Every day I went to the ballpark in Yankee Stadium as well as on the road people were on my back. The last six years in the American League were mental hell for me. I was drained of all my desire to play baseball.
You hit home runs not by chance but by preparation.
Maybe I'm not a great man but I damn well want to break the record.
It would have been a helluva lot more fun if I had not hit those sixty-one home runs.
It's like obituaries, when you die they finally give you good reviews.
I feel that I was a good all-around player, I had good speed, a good arm and could play the outfield.
As a ballplayer, I would be delighted to do it again. As an individual, I doubt if I could possibly go through it again.
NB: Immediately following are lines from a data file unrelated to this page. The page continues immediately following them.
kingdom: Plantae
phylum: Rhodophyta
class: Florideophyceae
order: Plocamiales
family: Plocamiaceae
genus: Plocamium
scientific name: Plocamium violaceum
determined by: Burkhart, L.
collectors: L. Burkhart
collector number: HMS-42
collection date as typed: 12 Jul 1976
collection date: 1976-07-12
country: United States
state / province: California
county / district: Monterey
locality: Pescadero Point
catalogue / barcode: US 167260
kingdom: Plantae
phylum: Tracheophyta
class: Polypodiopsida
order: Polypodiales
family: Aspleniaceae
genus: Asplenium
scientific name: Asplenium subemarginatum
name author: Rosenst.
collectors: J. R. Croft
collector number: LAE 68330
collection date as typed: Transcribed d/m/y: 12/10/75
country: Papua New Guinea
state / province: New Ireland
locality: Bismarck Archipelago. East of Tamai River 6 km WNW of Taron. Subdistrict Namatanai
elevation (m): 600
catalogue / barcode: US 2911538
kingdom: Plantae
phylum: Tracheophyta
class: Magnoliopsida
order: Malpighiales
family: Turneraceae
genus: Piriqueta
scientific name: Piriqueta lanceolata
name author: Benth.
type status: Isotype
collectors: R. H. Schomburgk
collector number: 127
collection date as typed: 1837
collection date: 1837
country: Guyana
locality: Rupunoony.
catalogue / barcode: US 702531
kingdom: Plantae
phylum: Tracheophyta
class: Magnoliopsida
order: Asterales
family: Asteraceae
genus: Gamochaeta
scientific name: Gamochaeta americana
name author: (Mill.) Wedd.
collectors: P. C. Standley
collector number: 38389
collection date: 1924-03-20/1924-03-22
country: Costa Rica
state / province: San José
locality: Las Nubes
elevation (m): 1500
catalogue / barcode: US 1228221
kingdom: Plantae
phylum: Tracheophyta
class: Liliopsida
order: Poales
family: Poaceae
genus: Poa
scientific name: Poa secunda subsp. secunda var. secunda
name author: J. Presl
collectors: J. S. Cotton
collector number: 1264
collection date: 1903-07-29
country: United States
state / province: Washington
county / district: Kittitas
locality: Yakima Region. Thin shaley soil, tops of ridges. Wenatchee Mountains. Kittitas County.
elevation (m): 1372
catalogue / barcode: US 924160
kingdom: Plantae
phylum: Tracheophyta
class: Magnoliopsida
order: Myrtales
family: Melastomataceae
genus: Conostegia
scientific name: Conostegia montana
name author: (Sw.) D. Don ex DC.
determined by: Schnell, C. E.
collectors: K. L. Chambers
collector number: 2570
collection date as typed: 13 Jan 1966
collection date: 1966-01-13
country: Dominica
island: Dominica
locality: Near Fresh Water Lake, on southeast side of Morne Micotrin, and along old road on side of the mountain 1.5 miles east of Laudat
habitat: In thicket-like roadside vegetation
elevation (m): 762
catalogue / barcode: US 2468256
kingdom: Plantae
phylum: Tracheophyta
Now they talk on the radio about the record set by Ruth, and DiMaggio and Henry Aaron. But they rarely mention mine. Do you know what I have to show for the sixty-one home runs? Nothing, exactly nothing.
I think the most privacy I had was when the game was going on.
I don't know if I want to go to New York. They'll have to pay me a lot more money because I like it here in Kansas City.
I don't want to be Babe Ruth. He was a great ballplayer. I'm not trying to replace him. The record is there and damn right I want to break it, but that isn't replacing Babe Ruth.
It's a business. If I could make more money down in the zinc mines I'd be mining zinc.